* [Aim of the task]: Arrange every line of the material below as a Markdown table with two columns, Number and Text, giving each row its number and skipping blank lines. Leave the pictures out.

┄┄┄┄┄┄

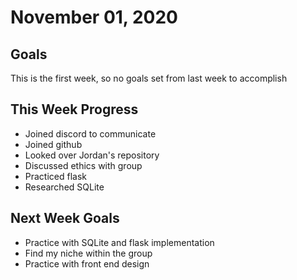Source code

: # November 01, 2020

## Goals

This is the first week, so no goals set from last week to accomplish

## This Week Progress

* Joined discord to communicate
* Joined github
* Looked over Jordan's repository
* Discussed ethics with group
* Practiced flask
* Researched SQLite

## Next Week Goals
* Practice with SQLite and flask implementation
* Find my niche within the group 
* Practice with front end design 
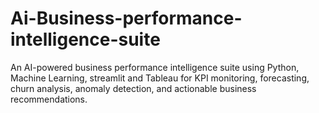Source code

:# Ai-Business-performance-intelligence-suite
An AI-powered business performance intelligence suite using Python, Machine Learning, streamlit and Tableau for KPI monitoring, forecasting, churn analysis, anomaly detection, and actionable business recommendations.

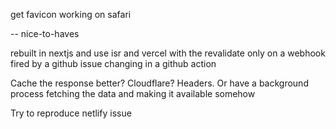 get favicon working on safari

--
nice-to-haves

rebuilt in nextjs and use isr and vercel with the revalidate only on a webhook fired by a github issue changing in a github action

Cache the response better? Cloudflare? Headers. Or have a background process fetching the data and making it available somehow

Try to reproduce netlify issue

┄┄┄┄┄┄

* [Response to the task]:
| Number | Text |
|---|---|
| 1 | Source code |
| 2 | : # November 01, 2020 |
| 3 | ## Goals |
| 4 | This is the first week, so no goals set from last week to accomplish |
| 5 | ## This Week Progress |
| 6 | * Joined discord to communicate |
| 7 | * Joined github |
| 8 | * Looked over Jordan's repository |
| 9 | * Discussed ethics with group |
| 10 | * Practiced flask |
| 11 | * Researched SQLite |
| 12 | ## Next Week Goals |
| 13 | * Practice with SQLite and flask implementation |
| 14 | * Find my niche within the group  |
| 15 | * Practice with front end design  |
| 16 | Source code |
| 17 | :# Ai-Business-performance-intelligence-suite |
| 18 | An AI-powered business performance intelligence suite using Python, Machine Learning, streamlit and Tableau for KPI monitoring, forecasting, churn analysis, anomaly detection, and actionable business recommendations. |
| 19 |  get favicon working on safari |
| 20 | -- |
| 21 | nice-to-haves |
| 22 | rebuilt in nextjs and use isr and vercel with the revalidate only on a webhook fired by a github issue changing in a github action |
| 23 | Cache the response better? Cloudflare? Headers. Or have a background process fetching the data and making it available somehow |
| 24 | Try to reproduce netlify issue |